Entretanto, o general afirmou que os documentos apresentados pelo ex-chefe do Executivo se sustentavam em aspectos jurídicos, fundamentados na Constituição.
“O ponto principal é justamente aquilo que caberia ao Exército, nós não vislumbramos como poderíamos participar disso”, declarou Freire Gomes.
O informado ao presidente é que ele deveria prestar atenção a esses pontos e ele concordou que não havia o que fazer. E eu disse que o Exército não participaria de algo que ultrapassasse nossa competência constitucional, acrescentou o militar.
Eu expressei com bastante educação que as medidas que ele desejasse implementar precisaria considerar diversas questões com o apoio nacional e internacional, do Congresso também, e que, caso não tivesse esses apoios e não conduzisse os processos dentro dos aspectos jurídicos, ele teria sérios problemas. Alertei que, se ele saísse dos aspectos jurídicos, não contaria com nosso apoio como poderia responder juridicamente. Ele concordou e o assunto ficou por isso.
Estudos: a minuta do golpe e a voz da prisão
Outro ponto levantado por Freire Gomes foi a alegação de minuta de golpe. O militar declarou que Jair Bolsonaro apresentou um “estudo”, e não um documento, fundamentado em “aspectos jurídicos e baseado na Constituição”, o que, segundo ele, não surpreendeu a alta cúpula das Forças Armadas.
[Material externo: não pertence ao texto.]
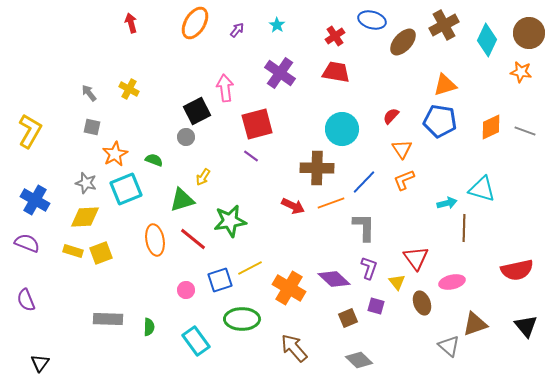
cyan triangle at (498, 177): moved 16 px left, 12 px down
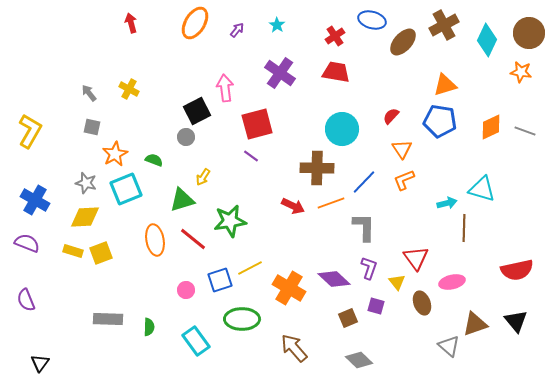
black triangle at (526, 326): moved 10 px left, 5 px up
Segundo ele, o estudo foi apresentado em uma reunião com os comandantes, contendo informações sobre a implementação de medidas como estado de sítio no país e GLO.
Ele pode ter nos apresentado em questão de consideração por alguns trechos do documento que se referem ao estado de defesa, GLO. Estava nos informando que iria iniciar esses estudos, declarou o militar durante o depoimento.
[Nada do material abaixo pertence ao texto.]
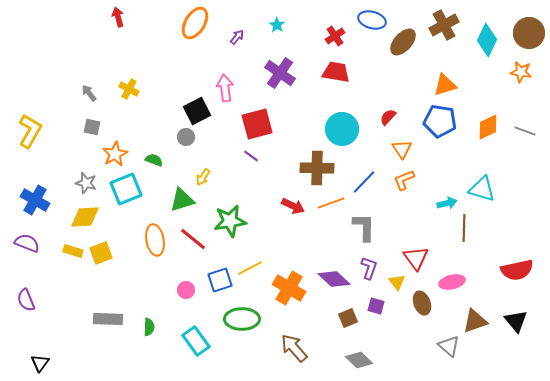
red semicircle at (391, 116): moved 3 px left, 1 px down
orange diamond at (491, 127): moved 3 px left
Apesar das informações estarem “baseadas na Constituição”, como afirmou, o general disse que o Exército não participaria de nada que extrapolasse a “competência constitucional”, e chegou a alertar o ex-chefe do Executivo sobre o assunto.
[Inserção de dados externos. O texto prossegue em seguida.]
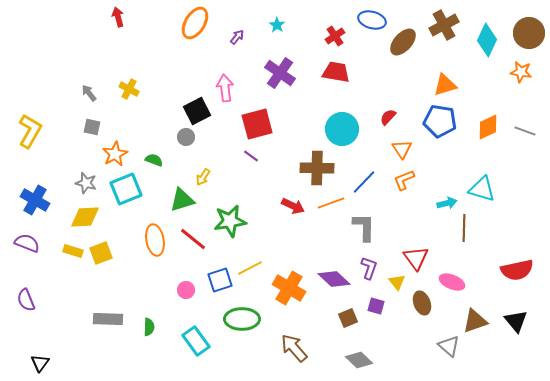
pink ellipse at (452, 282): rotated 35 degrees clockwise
“Ao longo de todo o processo, esse estudo foi sendo aprimorado”, declarou Freire.
Ademais, em audiência na Suprema Corte, o ex-comandante do Exército declarou não ter ameaçado conceder poder de prisão ao então presidente Jair Bolsonaro, ao mencionar a possibilidade de um golpe de Estado para permanecer no poder após ser derrotado nas eleições pelo presidente Luiz Inácio Lula da Silva (PT).
Freire Gomes afirmou que “alguns veículos relataram que eu teria dado voz de prisão ao ex-presidente, mas isso não aconteceu”.
O evento foi observado em uma reunião no Palácio da Alvorada pelo ex-comandante da Força Aérea Brasileira (FAB), Carlos Baptista Júnior, e comunicado à Polícia Federal (PF).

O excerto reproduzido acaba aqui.